PROVIDED RECORDS:
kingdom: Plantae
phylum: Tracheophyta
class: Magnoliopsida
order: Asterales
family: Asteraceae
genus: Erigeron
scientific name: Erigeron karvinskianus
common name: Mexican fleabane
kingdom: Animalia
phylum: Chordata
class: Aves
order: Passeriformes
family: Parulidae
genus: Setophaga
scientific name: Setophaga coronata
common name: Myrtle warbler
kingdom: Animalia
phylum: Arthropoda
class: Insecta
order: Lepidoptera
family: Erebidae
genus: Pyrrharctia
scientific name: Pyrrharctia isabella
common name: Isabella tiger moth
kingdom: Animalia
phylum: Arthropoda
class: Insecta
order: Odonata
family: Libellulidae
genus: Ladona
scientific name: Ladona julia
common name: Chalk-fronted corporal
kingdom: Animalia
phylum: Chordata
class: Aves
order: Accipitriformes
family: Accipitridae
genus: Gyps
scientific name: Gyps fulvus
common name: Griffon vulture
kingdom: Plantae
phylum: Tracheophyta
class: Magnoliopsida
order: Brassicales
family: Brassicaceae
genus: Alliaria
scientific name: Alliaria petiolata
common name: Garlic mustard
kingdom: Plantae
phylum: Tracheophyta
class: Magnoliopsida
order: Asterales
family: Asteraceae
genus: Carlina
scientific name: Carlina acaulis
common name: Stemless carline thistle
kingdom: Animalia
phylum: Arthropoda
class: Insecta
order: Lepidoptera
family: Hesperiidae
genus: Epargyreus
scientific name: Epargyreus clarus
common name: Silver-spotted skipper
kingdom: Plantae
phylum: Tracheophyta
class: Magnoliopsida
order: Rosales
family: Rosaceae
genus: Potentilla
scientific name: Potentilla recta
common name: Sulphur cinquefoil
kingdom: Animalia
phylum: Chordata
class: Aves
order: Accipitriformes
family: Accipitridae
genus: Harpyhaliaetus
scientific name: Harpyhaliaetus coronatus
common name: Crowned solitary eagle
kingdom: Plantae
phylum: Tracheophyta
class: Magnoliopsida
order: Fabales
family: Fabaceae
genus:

WRITTEN PROBLEM:
Reproduce all the entries above, swapping "common name" for "vernacular name" wherever it occurs and keeping everything else the same.

FULL OUTPUT:
kingdom: Plantae
phylum: Tracheophyta
class: Magnoliopsida
order: Asterales
family: Asteraceae
genus: Erigeron
scientific name: Erigeron karvinskianus
vernacular name: Mexican fleabane
kingdom: Animalia
phylum: Chordata
class: Aves
order: Passeriformes
family: Parulidae
genus: Setophaga
scientific name: Setophaga coronata
vernacular name: Myrtle warbler
kingdom: Animalia
phylum: Arthropoda
class: Insecta
order: Lepidoptera
family: Erebidae
genus: Pyrrharctia
scientific name: Pyrrharctia isabella
vernacular name: Isabella tiger moth
kingdom: Animalia
phylum: Arthropoda
class: Insecta
order: Odonata
family: Libellulidae
genus: Ladona
scientific name: Ladona julia
vernacular name: Chalk-fronted corporal
kingdom: Animalia
phylum: Chordata
class: Aves
order: Accipitriformes
family: Accipitridae
genus: Gyps
scientific name: Gyps fulvus
vernacular name: Griffon vulture
kingdom: Plantae
phylum: Tracheophyta
class: Magnoliopsida
order: Brassicales
family: Brassicaceae
genus: Alliaria
scientific name: Alliaria petiolata
vernacular name: Garlic mustard
kingdom: Plantae
phylum: Tracheophyta
class: Magnoliopsida
order: Asterales
family: Asteraceae
genus: Carlina
scientific name: Carlina acaulis
vernacular name: Stemless carline thistle
kingdom: Animalia
phylum: Arthropoda
class: Insecta
order: Lepidoptera
family: Hesperiidae
genus: Epargyreus
scientific name: Epargyreus clarus
vernacular name: Silver-spotted skipper
kingdom: Plantae
phylum: Tracheophyta
class: Magnoliopsida
order: Rosales
family: Rosaceae
genus: Potentilla
scientific name: Potentilla recta
vernacular name: Sulphur cinquefoil
kingdom: Animalia
phylum: Chordata
class: Aves
order: Accipitriformes
family: Accipitridae
genus: Harpyhaliaetus
scientific name: Harpyhaliaetus coronatus
vernacular name: Crowned solitary eagle
kingdom: Plantae
phylum: Tracheophyta
class: Magnoliopsida
order: Fabales
family: Fabaceae
genus:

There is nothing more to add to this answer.